The Morning Call, October 28, 1945

Wednesday, October 10, 2018

History Comes Full Circle: Homeland–Pennsylvania–Homeland

Many Carpatho-Rusyn villages in the European homeland have historical monographs covering the origins, life, and culture of the village and its people. Many of them are extremely well done, and some of them include what from my perspective is essential to telling the whole story – the life of the village natives in emigration. I've been able to make a significant contribution to that in the monograph on one village dear to my heart. And now I can say I've played a small part in helping with another.

Petro Trochanovskij's recently-published Book of Bilcareva (Книга Білцаревы), about Bilcareva/Binczarowa, old Grybów County in the Lemko Region of Austrian Galicia, present-day Poland, is hands-down the best Carpatho-Rusyn village history that has ever been published.

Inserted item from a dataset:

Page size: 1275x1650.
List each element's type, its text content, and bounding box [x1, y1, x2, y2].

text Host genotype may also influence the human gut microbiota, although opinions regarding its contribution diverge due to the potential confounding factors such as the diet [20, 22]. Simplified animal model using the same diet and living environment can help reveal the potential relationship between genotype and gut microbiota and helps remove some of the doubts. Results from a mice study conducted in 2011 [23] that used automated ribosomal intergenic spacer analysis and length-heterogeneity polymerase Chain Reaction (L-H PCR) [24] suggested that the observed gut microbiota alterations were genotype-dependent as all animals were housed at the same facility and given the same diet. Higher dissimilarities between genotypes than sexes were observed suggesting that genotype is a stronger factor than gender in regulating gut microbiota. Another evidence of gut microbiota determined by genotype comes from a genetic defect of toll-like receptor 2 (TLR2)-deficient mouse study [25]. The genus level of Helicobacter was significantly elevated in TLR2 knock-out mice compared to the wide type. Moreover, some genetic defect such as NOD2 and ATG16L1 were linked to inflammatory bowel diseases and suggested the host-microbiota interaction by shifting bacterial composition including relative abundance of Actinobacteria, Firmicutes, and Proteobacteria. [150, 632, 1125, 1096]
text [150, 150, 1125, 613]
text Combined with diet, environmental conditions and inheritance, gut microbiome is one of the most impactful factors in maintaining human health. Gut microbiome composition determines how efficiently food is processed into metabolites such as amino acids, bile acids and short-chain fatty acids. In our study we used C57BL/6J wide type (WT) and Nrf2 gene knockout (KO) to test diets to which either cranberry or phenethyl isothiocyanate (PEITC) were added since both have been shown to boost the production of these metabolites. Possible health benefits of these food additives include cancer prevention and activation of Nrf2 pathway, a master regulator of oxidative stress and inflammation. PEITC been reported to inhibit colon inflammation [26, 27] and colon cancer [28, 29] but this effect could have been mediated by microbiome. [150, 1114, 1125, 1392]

The contents – almost entirely in Lemko Rusyn – are extremely detailed and comprehensive, and the book is beautiful to look at and compelling to read.

The contents of this magnificent book include:
  • Village history: topographical maps with the native names of hills and sections; the earliest metrical records; a list of residents in the 1770s-1780s; and much more.
  • Life of the village (before WWII) in images: people, life and death, the church, chapels/wayside crosses, etc.
  • Life of Bilcareva natives in emigration, especially the United States.
  • Life of Bilcareva villagers in exile in Poland, return visits to Bilcareva, creation of a memorial cross, and the compilation of the book.
  • Culture of Bilcareva and the life and works of notable Bilcareva natives throughout history and their artistry – music, poetry, woodcuts, woodwork, etc.
This book stands out from most village histories in the amount of attention given to the village natives' "diaspora" experience. As with the book about my Rusyn grandmother's native village, I played a part in this one.